Saved data entries -
[Start of section]
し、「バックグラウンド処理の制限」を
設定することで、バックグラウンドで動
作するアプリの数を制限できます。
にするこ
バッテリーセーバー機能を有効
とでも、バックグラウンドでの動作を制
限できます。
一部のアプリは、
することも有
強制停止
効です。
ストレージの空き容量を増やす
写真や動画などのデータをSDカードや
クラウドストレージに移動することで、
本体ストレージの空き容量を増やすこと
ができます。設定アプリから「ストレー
[End of section]
Could you retype every record above exactly as written?

し、「バックグラウンド処理の制限」を
設定することで、バックグラウンドで動
作するアプリの数を制限できます。
にするこ
バッテリーセーバー機能を有効
とでも、バックグラウンドでの動作を制
限できます。
一部のアプリは、
することも有
強制停止
効です。
ストレージの空き容量を増やす
写真や動画などのデータをSDカードや
クラウドストレージに移動することで、
本体ストレージの空き容量を増やすこと
ができます。設定アプリから「ストレー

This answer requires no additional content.